Sağlık Kültür ve Spor Daire Başkanlığı Konferans Salonunda saygı duruşu ve İstiklal Marşının okunmasıyla başlayan seminerin açılış konuşmasını yapan Sağlık Kültür ve Etik Öğrenci Topluluğu Başkanı Berivan Kınış, “Topluluk olarak bilinçli bir nesil yetişmesinde bizim de katkımız olsun istiyoruz. Öğrenciler olarak bilgi yuvası üniversitemizi sadece ders-okul ilişkisi olarak değil, kendini geliştirme ve yetiştirme alanı olarak görüyoruz. Üniversite içinde ve dışında çeşitli etkinlikler düzenliyoruz. Etkinliklerimizde sizleri de aramızda görmekten onur duyarız.” dedi.
‘İşaret Dili Öğrenme Serüveni’
Seminerde ilk sözü alan İşaret Dili Eğitmeni Mesut Yazıcı, 11 yaşında çalışma hayatına başladığını söyleyerek işaret dili eğitmeni olmaya nasıl karar verdiğini anlattı. Yazıcı, “Fotoğrafçı olarak çalıştığım dönemde bir yarışmaya katıldım. Yarışmaya katılmadan önce çok düşündüm ve işitme engelli bir modelle çalışmaya karar verdim. Fotoğraf dereceye girdi ve teşekkür yemeğine gideceğim zaman bir kaç figür öğrendim. Yemek esnasında yaptığım figürler sonrasında işitme engelli arkadaş ‘Senin ellerin çok yatkınmış, bu dili neden öğrenmiyorsun’ diye kâğıda yazdı verdi ve o günden beri bu işin içindeyim. Bu işi yapıyor olmaktan inanılmaz keyif alıyorum.” dedi.

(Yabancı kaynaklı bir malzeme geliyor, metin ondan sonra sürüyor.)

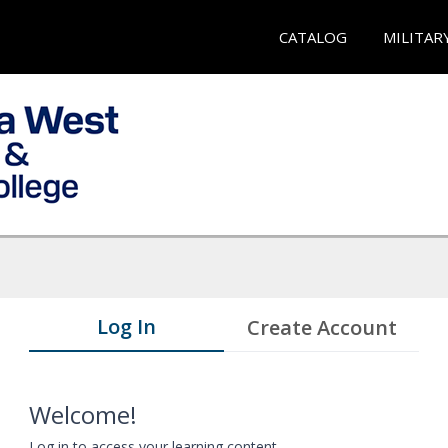
CATALOG
MILITAR
Log In
Create Account
Welcome!
Log in to access your learning content.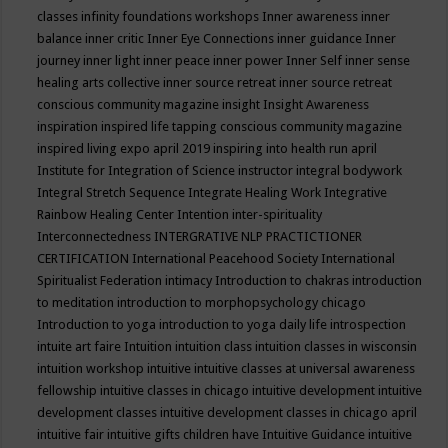
classes
infinity foundations workshops
Inner awareness
inner
balance
inner critic
Inner Eye Connections
inner guidance
Inner
journey
inner light
inner peace
inner power
Inner Self
inner sense
healing arts collective
inner source retreat
inner source retreat
conscious community magazine
insight
Insight Awareness
inspiration
inspired life tapping conscious community magazine
inspired living expo april 2019
inspiring into health run april
Institute for Integration of Science
instructor
integral bodywork
Integral Stretch Sequence
Integrate Healing Work
Integrative
Rainbow Healing Center
Intention
inter-spirituality
Interconnectedness
INTERGRATIVE NLP PRACTICTIONER
CERTIFICATION
International Peacehood Society
International
Spiritualist Federation
intimacy
Introduction to chakras
introduction
to meditation
introduction to morphopsychology chicago
Introduction to yoga
introduction to yoga daily life
introspection
intuite art faire
Intuition
intuition class
intuition classes in wisconsin
intuition workshop
intuitive
intuitive classes at universal awareness
fellowship
intuitive classes in chicago
intuitive development
intuitive
development classes
intuitive development classes in chicago april
intuitive fair
intuitive gifts children have
Intuitive Guidance
intuitive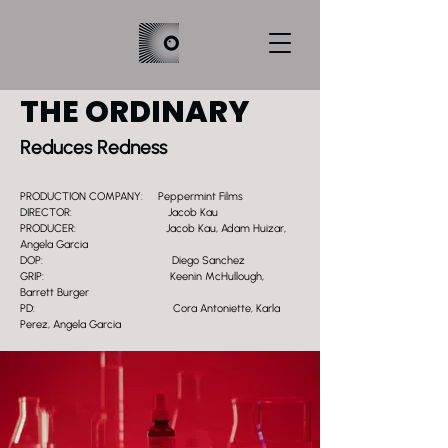
THE ORDINARY
Reduces Redness
PRODUCTION COMPANY: Peppermint Films
DIRECTOR: Jacob Kau
PRODUCER: Jacob Kau, Adam Huizar,
Angela Garcia
DOP: Diego Sanchez
GRIP: Keenin McHullough,
Barrett Burger
PD: Cora Antoniette, Karla
Perez, Angela Garcia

“İşaret dili görsel ve tiyatral bir dildir”
Yazıcı, “İşaret dili görsel ve tiyatral bir dildir. İşitme engelli bir çocuk okusa da anlamıyor, o gördüğünü taklit eder. Anne ve babası işitme engelli bir çocuk ilk önce işaret dilini öğrenir. Fakat annesi babası normal olup işitme engelli doğan bir çocuk hiçbir şey öğrenemiyor. İşitme engellilerde iletişim olmazsa olmazdır. Onların istediği şey sadece kendilerini anlayacak birilerinin etraflarında olması ve onlara değer vermesi. İşaret dilini bilmeniz hem onları çok mutlu ediyor hem de size yaşattığı haz çok farklı oluyor.” şeklinde konuştu.
“Başarmak istediğiniz zaman önünüzde hiçbir engel yoktur”

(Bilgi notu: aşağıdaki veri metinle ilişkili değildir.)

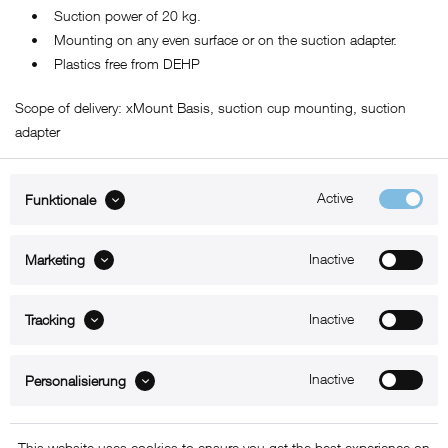
• Suction power of 20 kg.
• Mounting on any even surface or on the suction adapter.
• Plastics free from DEHP
Scope of delivery: xMount Basis, suction cup mounting, suction
adapter
Active
Funktionale
ABOUT xMount
Inactive
Marketing
SUPPORT
Inactive
B2B
Tracking
Kontakt
Inactive
Personalisierung
Newsletter
This website uses cookies to ensure you get the best experience on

Katılımcılara tavsiyelerde bulunan Yazıcı, şunları söyledi: ”Boş çuval dik durmaz. İşitme engelliler için bir şey yapmak için üretici olmak gerekir. Onlar için bir şey yapmak istiyorsanız işinizi ona entegre edip yapılmamış bir şey yapın. Başarmak istediğiniz zaman önünüzde hiçbir engel yoktur. Yapabilir miyim kaygısını bir kenara bırakın. Karşınıza çıkan şeyler sadece bahane. Hayatınız boyunca yaptığınız işle alakalı sizi övenler ve yerenler olur; siz hiç birine aldırış etmeden hedefiniz doğrultusunda yolunuza devam edin. Empati duygusuyla hareket edip işitme engelliler için siz de bir şey yapmalısınız.”
Seminerin devamında kişiler arası iletişimde kendi geliştirdiği Riccon Tekniği ile uluslararası üne sahip olan Beden Dili Eğitmeni Riccon İlhan Doğan öğrencilere birebir uygulamalı olarak beden dilini anlattı.
Seminer, eğitmenlere hediye ve onurluk takdimi ile sona erdi.